Exercise material:
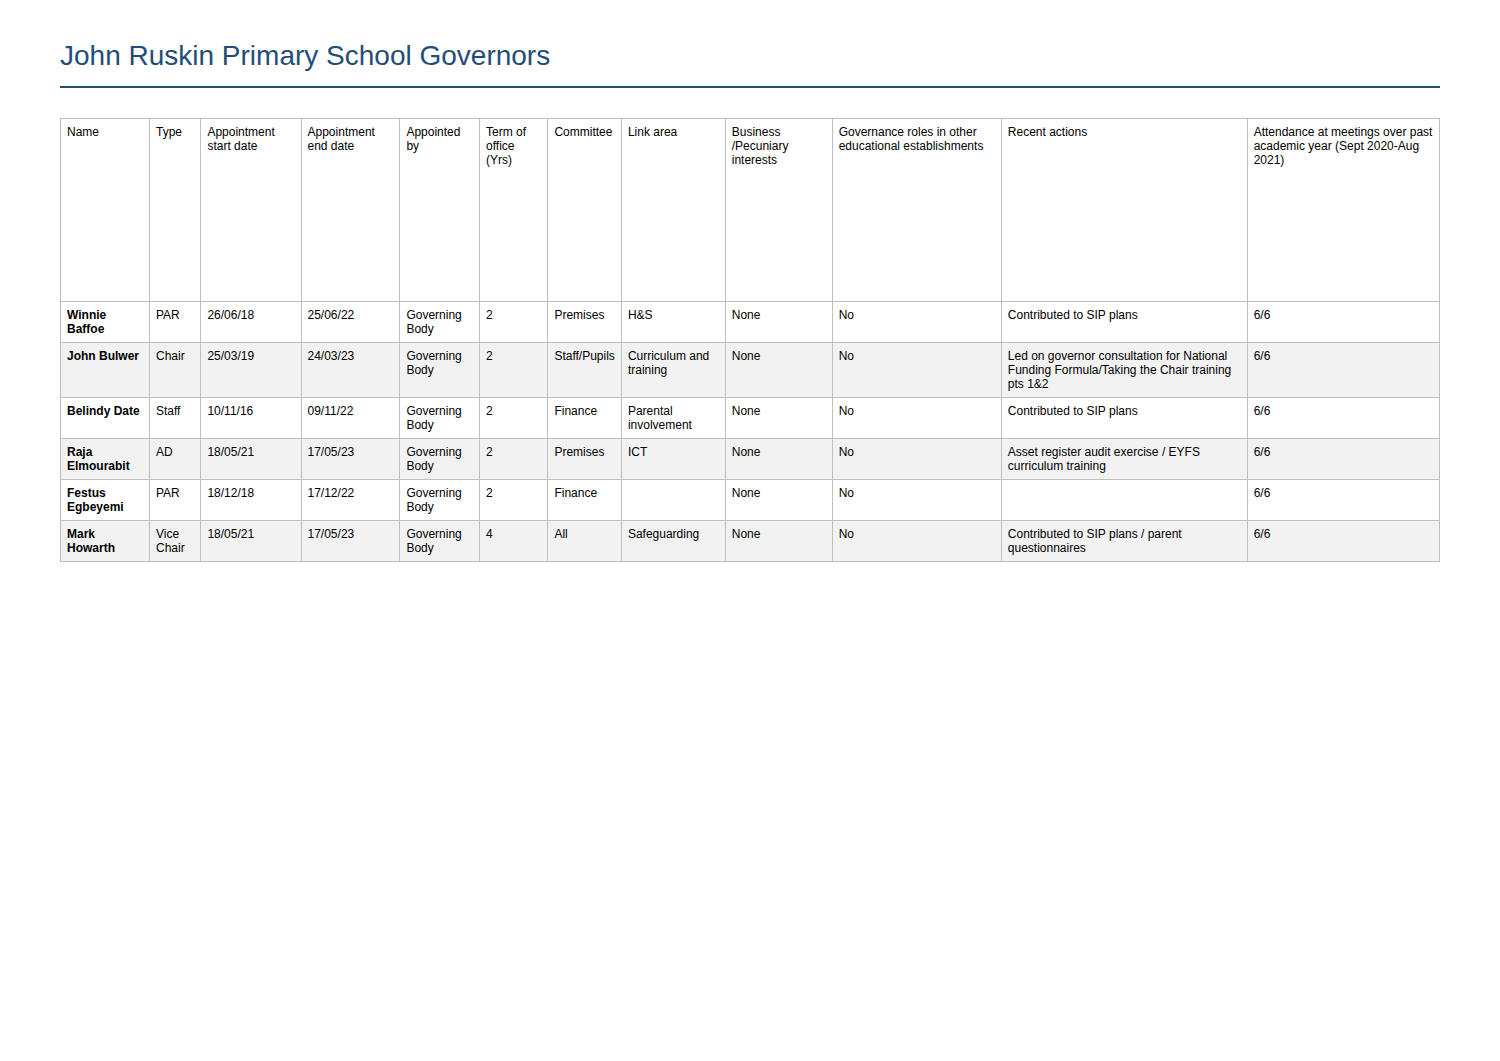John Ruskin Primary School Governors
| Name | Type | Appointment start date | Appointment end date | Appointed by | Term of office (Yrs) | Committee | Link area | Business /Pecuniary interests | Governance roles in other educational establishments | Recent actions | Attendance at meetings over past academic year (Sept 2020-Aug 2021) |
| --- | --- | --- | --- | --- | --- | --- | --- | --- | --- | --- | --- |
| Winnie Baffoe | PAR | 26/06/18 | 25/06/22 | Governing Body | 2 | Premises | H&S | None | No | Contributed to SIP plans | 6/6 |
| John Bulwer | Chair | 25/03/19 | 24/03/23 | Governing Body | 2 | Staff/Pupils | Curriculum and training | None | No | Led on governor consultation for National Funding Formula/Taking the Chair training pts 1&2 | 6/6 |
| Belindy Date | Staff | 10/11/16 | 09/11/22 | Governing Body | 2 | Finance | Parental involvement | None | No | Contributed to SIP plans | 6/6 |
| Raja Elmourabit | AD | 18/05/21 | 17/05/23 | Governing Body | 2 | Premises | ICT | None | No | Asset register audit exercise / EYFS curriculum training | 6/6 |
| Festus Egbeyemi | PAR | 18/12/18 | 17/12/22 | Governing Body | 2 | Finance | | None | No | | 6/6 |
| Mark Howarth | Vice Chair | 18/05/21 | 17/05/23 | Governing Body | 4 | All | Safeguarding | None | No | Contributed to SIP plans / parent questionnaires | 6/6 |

Prompt:
Write down exactly the line that contains "None | No | | 6/6 |" along with all later lines of the material, ending at its final line.

Answer area:
| Festus Egbeyemi | PAR | 18/12/18 | 17/12/22 | Governing Body | 2 | Finance | | None | No | | 6/6 |
| Mark Howarth | Vice Chair | 18/05/21 | 17/05/23 | Governing Body | 4 | All | Safeguarding | None | No | Contributed to SIP plans / parent questionnaires | 6/6 |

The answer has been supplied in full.